I’ve told this story before, but it needs repeating in the case of Eric J. Geppert & Mary L. Geppert, Docket No. 946-20L, filed 3/26/25. No dispute as to tax owed. Judge Alina I. (“AIM”) Marshall remands to Appeals because the SO’s analysis, prepared in August, 2019, failed to take into account the anticipated end to certain insurance payments to Eric in 2020, and possible termination of his employment due to corporate restructuring.
Why it has taken more than five (count ’em, five) years to begin to ascertain the occurrence of events that certainly happened (or did not happen) within fewer than five years of the flawed analysis eludes me. A subpoena to insurers and employer would have yielded a response that might have elicited answers. Interest has been accruing on the tax debt. Has this delay improved the chances of collection of any or all of the tax admittedly due (to say nothing of interest)?

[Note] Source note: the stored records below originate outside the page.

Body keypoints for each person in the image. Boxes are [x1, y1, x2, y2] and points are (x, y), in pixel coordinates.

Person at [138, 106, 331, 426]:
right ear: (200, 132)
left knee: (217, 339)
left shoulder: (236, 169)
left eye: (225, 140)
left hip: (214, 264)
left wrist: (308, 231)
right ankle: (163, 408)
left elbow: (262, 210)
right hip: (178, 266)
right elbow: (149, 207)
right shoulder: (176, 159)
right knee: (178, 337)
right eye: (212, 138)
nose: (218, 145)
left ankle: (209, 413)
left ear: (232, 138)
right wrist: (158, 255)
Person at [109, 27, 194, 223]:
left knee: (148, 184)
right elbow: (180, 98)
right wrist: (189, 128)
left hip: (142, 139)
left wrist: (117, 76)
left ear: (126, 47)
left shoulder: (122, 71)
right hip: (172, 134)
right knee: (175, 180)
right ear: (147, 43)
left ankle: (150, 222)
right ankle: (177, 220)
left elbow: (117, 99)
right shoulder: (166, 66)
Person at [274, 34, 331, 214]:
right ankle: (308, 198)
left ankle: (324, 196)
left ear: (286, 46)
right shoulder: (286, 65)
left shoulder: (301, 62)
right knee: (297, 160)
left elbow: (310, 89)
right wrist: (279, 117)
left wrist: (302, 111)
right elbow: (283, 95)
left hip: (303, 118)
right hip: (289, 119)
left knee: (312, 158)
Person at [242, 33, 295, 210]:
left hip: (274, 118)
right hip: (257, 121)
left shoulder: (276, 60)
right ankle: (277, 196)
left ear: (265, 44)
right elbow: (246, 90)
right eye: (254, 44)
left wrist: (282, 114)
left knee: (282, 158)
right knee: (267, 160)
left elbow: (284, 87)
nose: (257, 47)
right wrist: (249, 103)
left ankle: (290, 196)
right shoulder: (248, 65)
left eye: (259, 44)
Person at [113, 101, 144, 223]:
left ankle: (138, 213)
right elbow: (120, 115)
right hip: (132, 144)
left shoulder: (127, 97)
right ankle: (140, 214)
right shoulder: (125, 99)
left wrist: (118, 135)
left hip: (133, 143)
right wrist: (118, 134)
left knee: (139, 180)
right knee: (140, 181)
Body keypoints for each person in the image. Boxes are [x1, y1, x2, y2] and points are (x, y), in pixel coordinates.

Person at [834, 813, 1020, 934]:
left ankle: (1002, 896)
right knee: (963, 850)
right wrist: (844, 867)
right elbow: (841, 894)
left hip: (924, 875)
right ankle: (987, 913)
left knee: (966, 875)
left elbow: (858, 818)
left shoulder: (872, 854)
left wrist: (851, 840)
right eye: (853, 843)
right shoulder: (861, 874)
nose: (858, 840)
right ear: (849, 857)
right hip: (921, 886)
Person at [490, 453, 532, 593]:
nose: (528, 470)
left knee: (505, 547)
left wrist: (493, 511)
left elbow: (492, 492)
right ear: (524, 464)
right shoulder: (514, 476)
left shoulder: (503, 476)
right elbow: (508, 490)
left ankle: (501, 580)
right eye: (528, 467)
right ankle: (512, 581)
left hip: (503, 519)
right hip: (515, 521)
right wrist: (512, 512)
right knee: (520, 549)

Take a quick peek at the order and the docket, and draw whatever conclusions you will. Or better yet, read my blogposts “When Lawyers Get Involved,” 1/20/22, and “They Should Read My Blog,” 6/7/23.
There’s the old story of the two sailors on a life raft in World War II, after their ship had been torpedoed. One says to the other, “Could have saved ourselves a lot of trouble if we’d jumped overboard the first night out.”